Image Credit: Arthur Nazaryan
The Landmine Victims of Myanmar’s Civil War
Mae Keh, the now-retired director and founder of Mae Tao Prosthetics Clinic, shows a boy who is eager to walk with his new prosthetics how to properly use them. Keh, who used to be a guerrilla with the Karen National Liberation Army, says that this clinic was the best way he could serve his people after losing his leg in combat.
Image Credit: Arthur Nazaryan
The Landmine Victims of Myanmar’s Civil War
A technician at Mae Tao Prosthetics Clinic puts the finishing touches on a new prosthetic leg.
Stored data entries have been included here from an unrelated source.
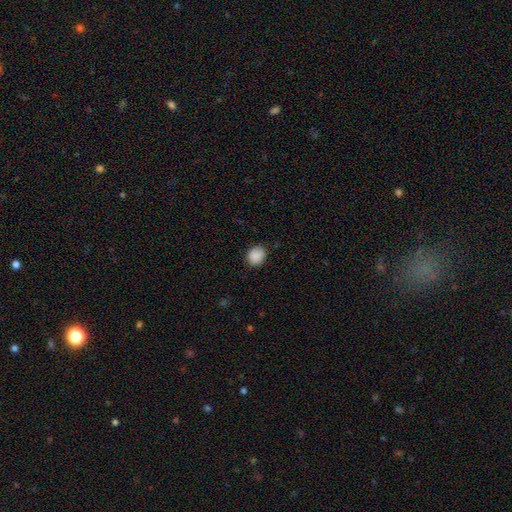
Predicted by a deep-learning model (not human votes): A smooth galaxy with no disk features (89%) that is round (64%).

Vote fractions:
- Smooth or featured? smooth: 89% / star or artifact: 8% / featured or disk: 4%
- How rounded? round: 64% / in between: 35% / cigar-shaped: 1%
- Merging? none: 82% / minor disturbance: 14% / major disturbance: 3% / merger: 1%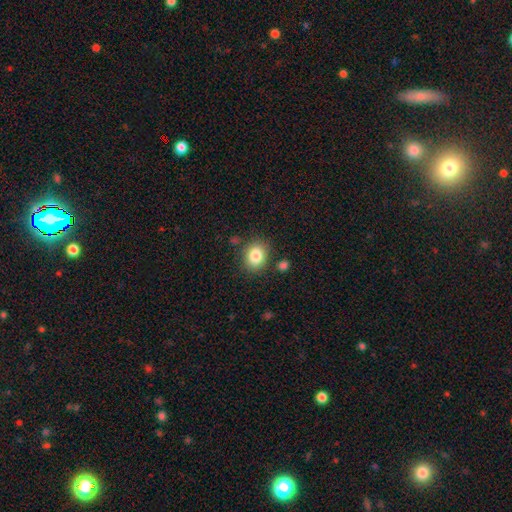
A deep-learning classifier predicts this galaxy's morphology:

The vast majority of their patients are landmine victims — though some suffer from congenital disease or motor vehicle accidents.
Image Credit: Arthur Nazaryan
The Landmine Victims of Myanmar’s Civil War
A technician, who is himself a landmine victim, sets a new prosthetic mold for a patient. Maw Keh, the clinic’s founder, says that their prosthetics are better because so many of the people who make them — including Keh — are landmine victims who understand from experience the details required to make a superior prosthetic leg.
Image Credit: Arthur Nazaryan
The Landmine Victims of Myanmar’s Civil War
A technician at the Mae Tao Prosthetics Clinic - also a landmine victim - prepares the prosthetic molding for a boy who lost both his legs to a landmine blast. Prosthetics often have to be remolded in order to make sure they fit comfortably and do not chafe the skin or even bone, which can cause debilitating injury.
Image Credit: Arthur Nazaryan
The Landmine Victims of Myanmar’s Civil War
The Care Villa for the Blind, which shelters blind people who are mostly landmine victims, provides residents with a modest income by working farm fields nearby. The Care Villa is located inside Thailand’s sprawling Mae La Refugee Camp, the largest of a number of refugee camps dotting the Thai-Myanmar border.
Image Credit: Arthur Nazaryan
The Landmine Victims of Myanmar’s Civil War
Residents of the Care Villa for the Blind, a shelter for the blind where most people are landmine victims, take a break from working in the fields. Most of the residents at Care Villa were once combatants in the decades-long civil war between ethnic Karen rebels and Myanmar’s military, which has mostly been quelled by a cease-fire in 2012.
Image Credit: Arthur Nazaryan
The Landmine Victims of Myanmar’s Civil War
A resident of the Care Villa for the Blind, who lost his arms and eyesight while handling a landmine, speaks on the phone. Both the ethnic insurgent rebels and Myanmar military are known for the widespread use of landmines in their decades long conflict. While the Karen rebels are known for making homemade landmines that degrade after one year, Myanmar’s military uses Chinese-made mines that last for years and are much more difficult to detect.